ごみ捨てを巡り、全国で初めてとみられるある厳しい対応が決まり、注目を集めている福島市。

ごみ捨ての分別ルール違反をした人の個人名をホームページ上に公表するといいます。
この一見厳しすぎる対応に様々な意見が出ています。

20日は「ごみの分別ルール違反で『個人名公表』 ソレってどうなの?」をテーマにお伝えします。

福島市は17日、ごみの袋を開けて中身を確認する開封調査を実施することを定めた改正条例を可決しました。

ごみの分別が守られず悪質だった場合は、個人名や事業者名をホームページ上に公表するという対応をとるということです。

福島市・木幡浩市長:
ゴミの適正排出の市民の責務として明確にすると共に、悪質な違反ゴミの「開封調査」を導入して、排出者に注意指導し是正を働きかけます。

ごみ分別違反者の公表が始まるのは2025年の3月からです。

福島市の調査によりますと、ごみの開封調査を行っているのは全国に62ある中核市の半数以上です。
この中で事業者名に加えて個人名まで公表するのは、全国の自治体では初めてなんだそうです。

街の人に、ごみ分別違反者の個人名を公表することに「賛成」か「反対」か意見を聞きました。

賛成の人からは「(分別)しない人は何のルールも守らない」「1回試験的にやってみても言いと思う。抑止力になるんじゃないかな」という意見が聞かれた一方、反対の人からは「個人名公表はダメだよね。いけないことだけど、ここまでしなくてもいいですよね」「いや、もうそれはやり過ぎ」「個人名まで出すのはやり過ぎ」「個人情報保護とかあるのになぜそこまでするんだろう」などの声が聞かれました。

また、どちらともいえないという人は「(分別)めんどくさい。牛乳パック。自分(の地域)だったらイヤだな」と話しました。

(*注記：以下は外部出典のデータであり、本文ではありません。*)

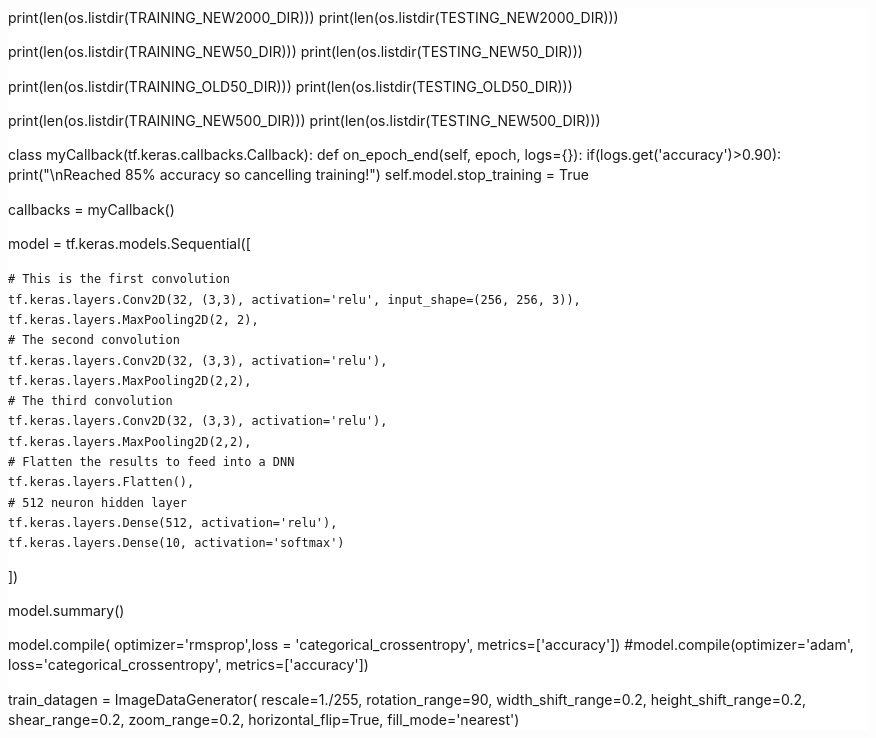 print(len(os.listdir(TRAINING_NEW2000_DIR)))
print(len(os.listdir(TESTING_NEW2000_DIR)))

print(len(os.listdir(TRAINING_NEW50_DIR)))
print(len(os.listdir(TESTING_NEW50_DIR)))

print(len(os.listdir(TRAINING_OLD50_DIR)))
print(len(os.listdir(TESTING_OLD50_DIR)))

print(len(os.listdir(TRAINING_NEW500_DIR)))
print(len(os.listdir(TESTING_NEW500_DIR)))


class myCallback(tf.keras.callbacks.Callback):
  def on_epoch_end(self, epoch, logs={}):
    if(logs.get('accuracy')>0.90):
      print("\nReached 85% accuracy so cancelling training!")
      self.model.stop_training = True

callbacks = myCallback()

model = tf.keras.models.Sequential([

    # This is the first convolution
    tf.keras.layers.Conv2D(32, (3,3), activation='relu', input_shape=(256, 256, 3)),
    tf.keras.layers.MaxPooling2D(2, 2),
    # The second convolution
    tf.keras.layers.Conv2D(32, (3,3), activation='relu'),
    tf.keras.layers.MaxPooling2D(2,2),
    # The third convolution
    tf.keras.layers.Conv2D(32, (3,3), activation='relu'),
    tf.keras.layers.MaxPooling2D(2,2),
    # Flatten the results to feed into a DNN
    tf.keras.layers.Flatten(),
    # 512 neuron hidden layer
    tf.keras.layers.Dense(512, activation='relu'),
    tf.keras.layers.Dense(10, activation='softmax')
])

model.summary()

model.compile( optimizer='rmsprop',loss = 'categorical_crossentropy', metrics=['accuracy'])
#model.compile(optimizer='adam', loss='categorical_crossentropy', metrics=['accuracy'])

train_datagen = ImageDataGenerator(
      rescale=1./255,
      rotation_range=90,
      width_shift_range=0.2,
      height_shift_range=0.2,
      shear_range=0.2,
      zoom_range=0.2,
      horizontal_flip=True,
      fill_mode='nearest')
      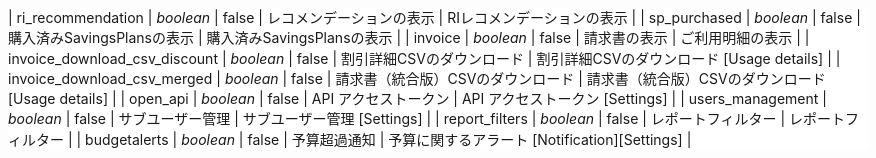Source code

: | ri\_recommendation                      | _boolean_ | false | レコメンデーションの表示                 | RIレコメンデーションの表示                        |
| sp\_purchased                           | _boolean_ | false | 購入済みSavingsPlansの表示          | 購入済みSavingsPlansの表示                   |
| invoice                                 | _boolean_ | false | 請求書の表示                       | ご利用明細の表示                              |
| invoice\_download\_csv\_discount        | _boolean_ | false | 割引詳細CSVのダウンロード               | 割引詳細CSVのダウンロード \[Usage details]       |
| invoice\_download\_csv\_merged          | _boolean_ | false | 請求書（統合版）CSVのダウンロード           | 請求書（統合版）CSVのダウンロード \[Usage details]   |
| open\_api                               | _boolean_ | false | API アクセストークン                 | API アクセストークン \[Settings]              |
| users\_management                       | _boolean_ | false | サブユーザー管理                     | サブユーザー管理 \[Settings]                  |
| report\_filters                         | _boolean_ | false | レポートフィルター                    | レポートフィルター                             |
| budgetalerts                            | _boolean_ | false | 予算超過通知                       | 予算に関するアラート \[Notification]\[Settings] |

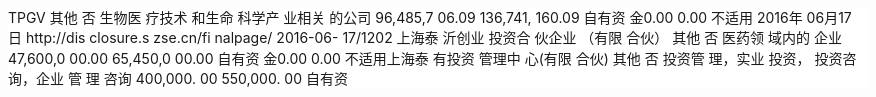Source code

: TPGV
其他
否
生物医
疗技术
和生命
科学产
业相关
的公司
96,485,7
06.09
136,741,
160.09
自有资
金0.00
0.00
不适用
2016年
06月17
日
http://dis
closure.s
zse.cn/fi
nalpage/
2016-06-
17/1202
上海泰
沂创业
投资合
伙企业
（有限
合伙）
其他
否
医药领
域内的
企业
47,600,0
00.00
65,450,0
00.00
自有资
金0.00
0.00
不适用上海泰
有投资
管理中
心(有限
合伙)
其他
否
投资管
理，实业
投资，
投资咨
询，企业
管
理
咨询
400,000.
00
550,000.
00
自有资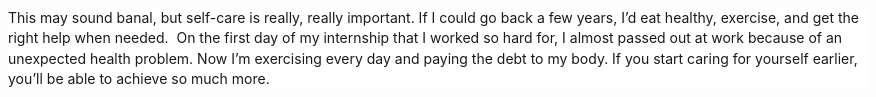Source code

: This may sound banal, but self-care is really, really important. If I could go back a few years, I’d eat healthy, exercise, and get the right help when needed.  On the first day of my internship that I worked so hard for, I almost passed out at work because of an unexpected health problem. Now I’m exercising every day and paying the debt to my body. If you start caring for yourself earlier, you’ll be able to achieve so much more.
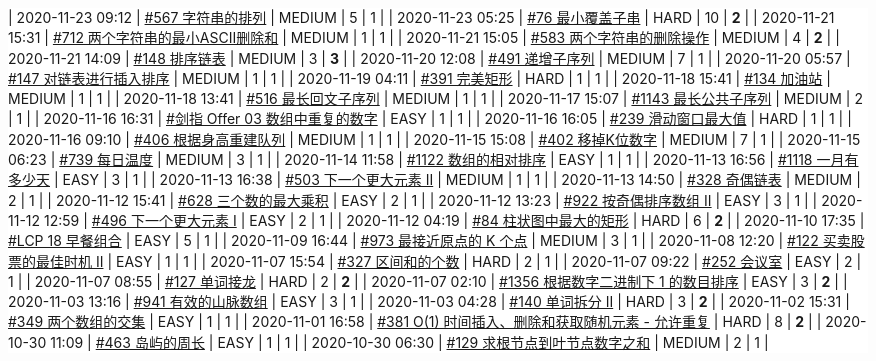 | 2020-11-23 09:12 | [#567 字符串的排列](https://leetcode-cn.com/problems/permutation-in-string) | MEDIUM | 5 | 1 |
| 2020-11-23 05:25 | [#76 最小覆盖子串](https://leetcode-cn.com/problems/minimum-window-substring) | HARD | 10 | **2** |
| 2020-11-21 15:31 | [#712 两个字符串的最小ASCII删除和](https://leetcode-cn.com/problems/minimum-ascii-delete-sum-for-two-strings) | MEDIUM | 1 | 1 |
| 2020-11-21 15:05 | [#583 两个字符串的删除操作](https://leetcode-cn.com/problems/delete-operation-for-two-strings) | MEDIUM | 4 | **2** |
| 2020-11-21 14:09 | [#148 排序链表](https://leetcode-cn.com/problems/sort-list) | MEDIUM | 3 | **3** |
| 2020-11-20 12:08 | [#491 递增子序列](https://leetcode-cn.com/problems/increasing-subsequences) | MEDIUM | 7 | 1 |
| 2020-11-20 05:57 | [#147 对链表进行插入排序](https://leetcode-cn.com/problems/insertion-sort-list) | MEDIUM | 1 | 1 |
| 2020-11-19 04:11 | [#391 完美矩形](https://leetcode-cn.com/problems/perfect-rectangle) | HARD | 1 | 1 |
| 2020-11-18 15:41 | [#134 加油站](https://leetcode-cn.com/problems/gas-station) | MEDIUM | 1 | 1 |
| 2020-11-18 13:41 | [#516 最长回文子序列](https://leetcode-cn.com/problems/longest-palindromic-subsequence) | MEDIUM | 1 | 1 |
| 2020-11-17 15:07 | [#1143 最长公共子序列](https://leetcode-cn.com/problems/longest-common-subsequence) | MEDIUM | 2 | 1 |
| 2020-11-16 16:31 | [#剑指 Offer 03 数组中重复的数字](https://leetcode-cn.com/problems/shu-zu-zhong-zhong-fu-de-shu-zi-lcof) | EASY | 1 | 1 |
| 2020-11-16 16:05 | [#239 滑动窗口最大值](https://leetcode-cn.com/problems/sliding-window-maximum) | HARD | 1 | 1 |
| 2020-11-16 09:10 | [#406 根据身高重建队列](https://leetcode-cn.com/problems/queue-reconstruction-by-height) | MEDIUM | 1 | 1 |
| 2020-11-15 15:08 | [#402 移掉K位数字](https://leetcode-cn.com/problems/remove-k-digits) | MEDIUM | 7 | 1 |
| 2020-11-15 06:23 | [#739 每日温度](https://leetcode-cn.com/problems/daily-temperatures) | MEDIUM | 3 | 1 |
| 2020-11-14 11:58 | [#1122 数组的相对排序](https://leetcode-cn.com/problems/relative-sort-array) | EASY | 1 | 1 |
| 2020-11-13 16:56 | [#1118 一月有多少天](https://leetcode-cn.com/problems/number-of-days-in-a-month) | EASY | 3 | 1 |
| 2020-11-13 16:38 | [#503 下一个更大元素 II](https://leetcode-cn.com/problems/next-greater-element-ii) | MEDIUM | 1 | 1 |
| 2020-11-13 14:50 | [#328 奇偶链表](https://leetcode-cn.com/problems/odd-even-linked-list) | MEDIUM | 2 | 1 |
| 2020-11-12 15:41 | [#628 三个数的最大乘积](https://leetcode-cn.com/problems/maximum-product-of-three-numbers) | EASY | 2 | 1 |
| 2020-11-12 13:23 | [#922 按奇偶排序数组 II](https://leetcode-cn.com/problems/sort-array-by-parity-ii) | EASY | 3 | 1 |
| 2020-11-12 12:59 | [#496 下一个更大元素 I](https://leetcode-cn.com/problems/next-greater-element-i) | EASY | 2 | 1 |
| 2020-11-12 04:19 | [#84 柱状图中最大的矩形](https://leetcode-cn.com/problems/largest-rectangle-in-histogram) | HARD | 6 | **2** |
| 2020-11-10 17:35 | [#LCP 18 早餐组合](https://leetcode-cn.com/problems/2vYnGI) | EASY | 5 | 1 |
| 2020-11-09 16:44 | [#973 最接近原点的 K 个点](https://leetcode-cn.com/problems/k-closest-points-to-origin) | MEDIUM | 3 | 1 |
| 2020-11-08 12:20 | [#122 买卖股票的最佳时机 II](https://leetcode-cn.com/problems/best-time-to-buy-and-sell-stock-ii) | EASY | 1 | 1 |
| 2020-11-07 15:54 | [#327 区间和的个数](https://leetcode-cn.com/problems/count-of-range-sum) | HARD | 2 | 1 |
| 2020-11-07 09:22 | [#252 会议室](https://leetcode-cn.com/problems/meeting-rooms) | EASY | 2 | 1 |
| 2020-11-07 08:55 | [#127 单词接龙](https://leetcode-cn.com/problems/word-ladder) | HARD | 2 | **2** |
| 2020-11-07 02:10 | [#1356 根据数字二进制下 1 的数目排序](https://leetcode-cn.com/problems/sort-integers-by-the-number-of-1-bits) | EASY | 3 | **2** |
| 2020-11-03 13:16 | [#941 有效的山脉数组](https://leetcode-cn.com/problems/valid-mountain-array) | EASY | 3 | 1 |
| 2020-11-03 04:28 | [#140 单词拆分 II](https://leetcode-cn.com/problems/word-break-ii) | HARD | 3 | **2** |
| 2020-11-02 15:31 | [#349 两个数组的交集](https://leetcode-cn.com/problems/intersection-of-two-arrays) | EASY | 1 | 1 |
| 2020-11-01 16:58 | [#381 O(1) 时间插入、删除和获取随机元素 - 允许重复](https://leetcode-cn.com/problems/insert-delete-getrandom-o1-duplicates-allowed) | HARD | 8 | **2** |
| 2020-10-30 11:09 | [#463 岛屿的周长](https://leetcode-cn.com/problems/island-perimeter) | EASY | 1 | 1 |
| 2020-10-30 06:30 | [#129 求根节点到叶节点数字之和](https://leetcode-cn.com/problems/sum-root-to-leaf-numbers) | MEDIUM | 2 | 1 |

番組が個人名を公表することについて30人に取材をしたところ、賛成が13人、反対が15人、どちらともいえないが2人ということで、反対の方が少し多いという結果になりました。

このように賛否に分かれたごみ分別のルール違反による個人名の公表ですが、実際にごみ清掃会社で働いているお笑い芸人「マシンガンズ」の滝沢秀一さんにも意見を聞きました。

ゴミ清掃会社で働くマシンガンズ・滝沢秀一さん:
ズバリ言えば賛成。リチウムイオン電池入ってますね、爆発するんですよパーンっと。だから本当に危ないですね。目とかに入ったりとかね。全国で(個人名を公表)した方がいいんじゃないかと思ってます。

清掃員の人は、分別の仕方1つで命に危険が及ぶことがあるということなんです。

ちなみに、自治体によってごみの分別と細かさが違うのですが、その違いはどこにあるのでしょうか。

ゴミ清掃会社で働くマシンガンズ・滝沢秀一さん:
すごく立派な焼却炉みたいなことって、人口が多く住んでいれば、それだけ税金が皆さんから集めて建てられたりするけど、(税金が)少ないところは負担になる。

では具体的にどのような流れで個人名が公表されるのでしょうか。

まず、ルール違反のごみが見つかった場合、違反シールが貼られます。
それでも1週間ほど放置されたごみについては、ごみの袋を開けて中身を確認する開封調査を実施します。
この開封調査で、郵便物などから違反者を特定します。

福島市によると、この開封調査は第三者の目に触れない閉鎖空間で行われるということです。

その後、違反者に直接口頭で指導します。
それでも改善が見られない場合は文書で勧告。

最終的な手段として、市のホームページに個人名や事業者名を公表することになるわけです。

はたして個人名の公表でごみ分別は改善されるのでしょうか。

2015年にゴミの分別のルール違反をした事業者名を公表する条例を作った京都市に話を聞きました。

京都市・資源循環推進課係長:
(Q.いままで事業者名を公表したことある?)公表に至ったケースというのはないって所です。分別がやはり守られるようになっていることは事実としてある。いわゆる抑止力という形の働きはあるんだろうなと。

福島市によると、個人名が公表されるのは半永久的にというわけではなく、一定期間にとどまるということです。